Most were sadistic. Seemed to enjoy assaulting underperforming pupils physically or mentally. Scorn/ridicule frequently applied. One stuck in my mind after my spending hours on an essay - respone from teacher "Lacks imagination", no suggestions as to how I could remedy it. And this was from a pratt who was immensely proud of his ridiculous enormous handlebar moustache which seemed to be the most important thing in his life.
Only one teacher took any care whatsoever, and that was a maths techer who turned me from a mathematical dunce into a high flyer in the subject.
One RI teacher used to bring a reel-to-reel tape player along, set it running on a weekly radio tuition programme he recorded and just left us to listen while he took a coffee break in the staff room - no discussion or questions at the end of the lesson. Most of them had taken up teaching to avoid conscription in WW2.
I can't remember ever having had any problems with any teacher - apart from Miss Nodder, at Junior school - who was unjust. I was absent for about 4 weeks (pneumonia) probably in 1958 and when I returned there was one afternoon a couple of days after, when we all had to stand up and recite a poem.

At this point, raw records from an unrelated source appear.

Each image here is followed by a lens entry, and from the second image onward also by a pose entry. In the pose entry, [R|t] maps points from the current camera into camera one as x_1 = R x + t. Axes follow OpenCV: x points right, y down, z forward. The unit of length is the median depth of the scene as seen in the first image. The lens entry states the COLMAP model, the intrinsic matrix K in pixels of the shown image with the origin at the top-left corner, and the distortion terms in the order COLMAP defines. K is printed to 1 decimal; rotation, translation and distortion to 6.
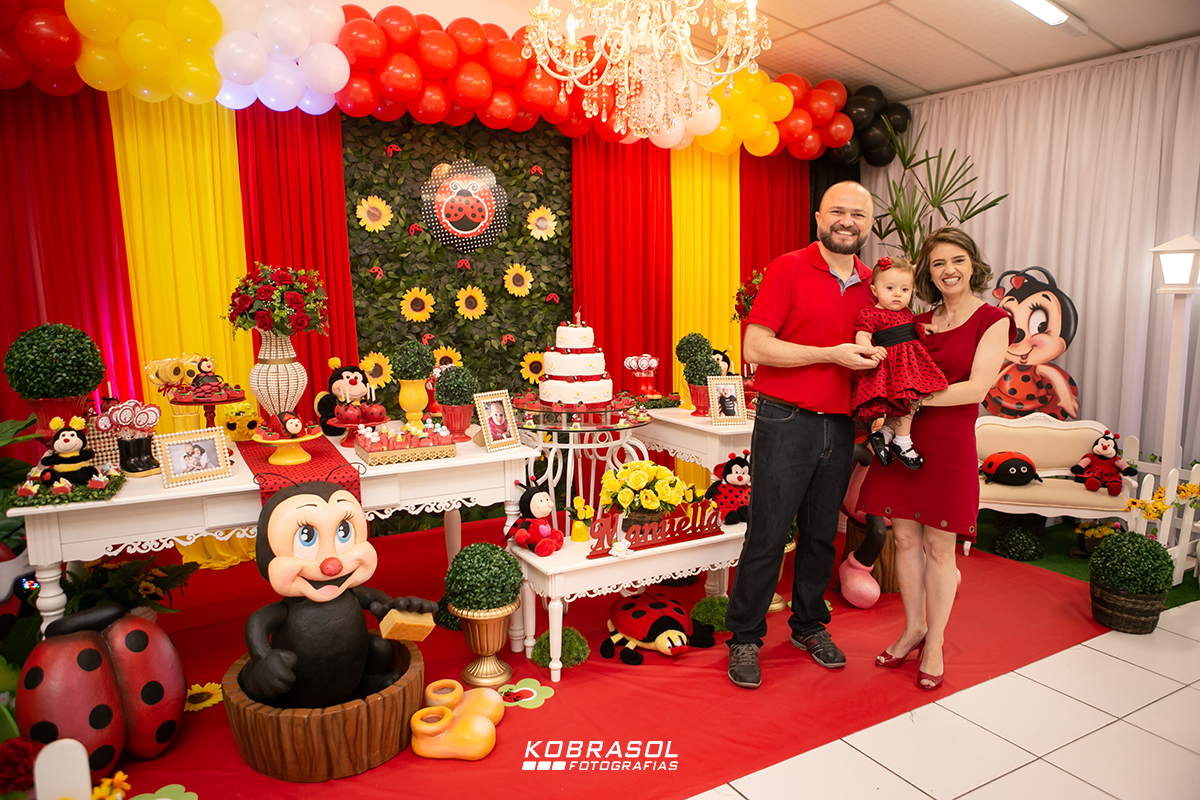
lens RADIAL K [[826.6, 0, 600.0], [0, 826.6, 400.0], [0, 0, 1]] dist [-0.110319, 0.086795]
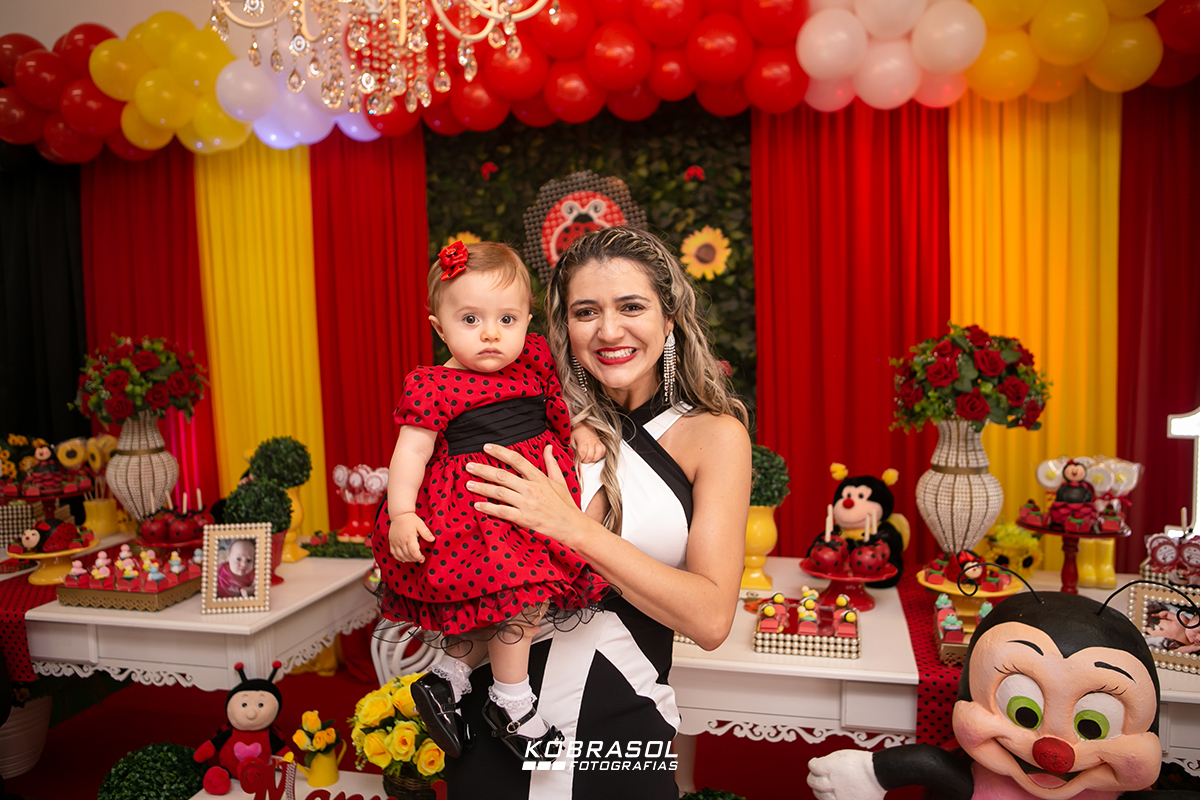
lens RADIAL K [[962.0, 0, 600.0], [0, 962.0, 400.0], [0, 0, 1]] dist [-0.101481, 0.129503]
pose [[0.731305, 0.042462, -0.680728, 0.413221], [-0.080023, 0.996509, -0.023809, -0.078579], [0.677340, 0.071886, 0.732150, 0.418822]]
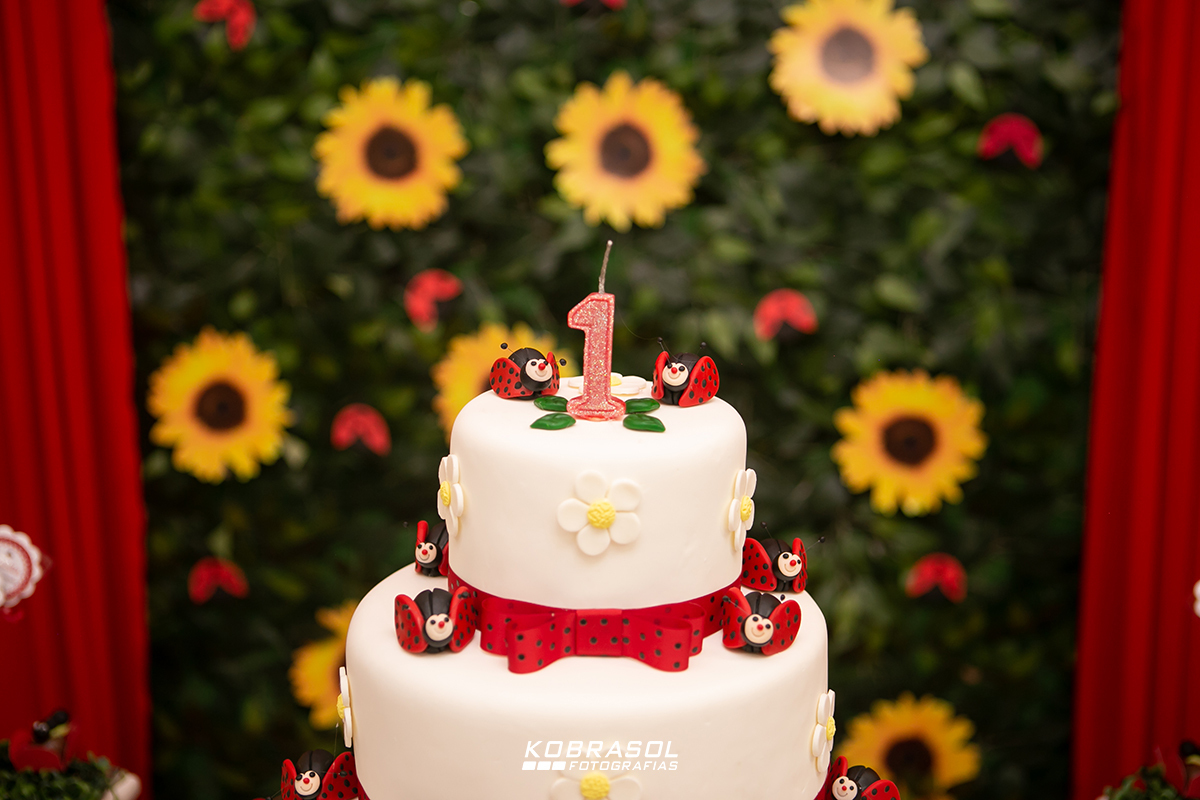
lens RADIAL K [[1495.4, 0, 600.0], [0, 1495.4, 400.0], [0, 0, 1]] dist [0.010387, 0.014245]
pose [[0.851703, 0.112403, -0.511828, 0.066161], [-0.081716, 0.993264, 0.082153, -0.084371], [0.517615, -0.028146, 0.855151, 0.645956]]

We had apparantly been told to find and learn one a couple of weeks before. Not having known about this, I recited one I'd learned the year before, just to get by. Then another teacher told Miss Nodder that I'd said that one to her and Miss N. had a good go at me in front of the class. I'm still angry about it!
Otherwise at Grammar (good Northern) most of the males had seen military service, one had a metal plate in his head after being shot down - Bodmas, maths teacher, dad of a friend of mine. All, male and female were knowledgeable and inspirational - and so kind when I tried and tried in Maths and Science, to no avail. (I was top in English etc.!) Strict, of course, but acceptably so. I loved school & was a prefect, athletics captain and house dep. sports capt. as well as running the library & charity tuck shop for a few years.
Funny - I broke down and cried the first week at Grammar, it felt so alien (but I had only just turned 10)!
Some nasty and sadistic bas...ds at our school, the maths teacher in particular. He had what amounted to little man syndrome and took out his frustrations on us kids. Another was our ex-marine geography teacher. On one occasion, he slapped me round the head so severely, it split my head open and I had to be taken to hospital to have six stitches in my head to close the wound. I was still expected to go to school afterwards.
Some of our teachers had been in the war; there was the story about stabbing a german with a frozen carrot. Only one sadist; he'd take you in the cupboard for a beating with a retort stand and ask if you wanted the thick end or the thin end. The music teacher tried to inculcate Irish tenor techniques and was young and handsome, but a Christian Brother, so was frustrated and brutal. The best was tough and fearsome but well loved and fair; he only ever whacked you with a bare hand, so that it hurt (so he claimed) him as much as us.
I remember one wet lunchtime in about the 4th year (year 10 now) when we were in the classroom and a teacher came in and asked the boy sitting in front of me what he was doing, the boy answered 'homework sir' at which point the teacher shouted 'homework' and then absolutely whacked him right across the face with some force. How times change, today that would make the Daily Mail.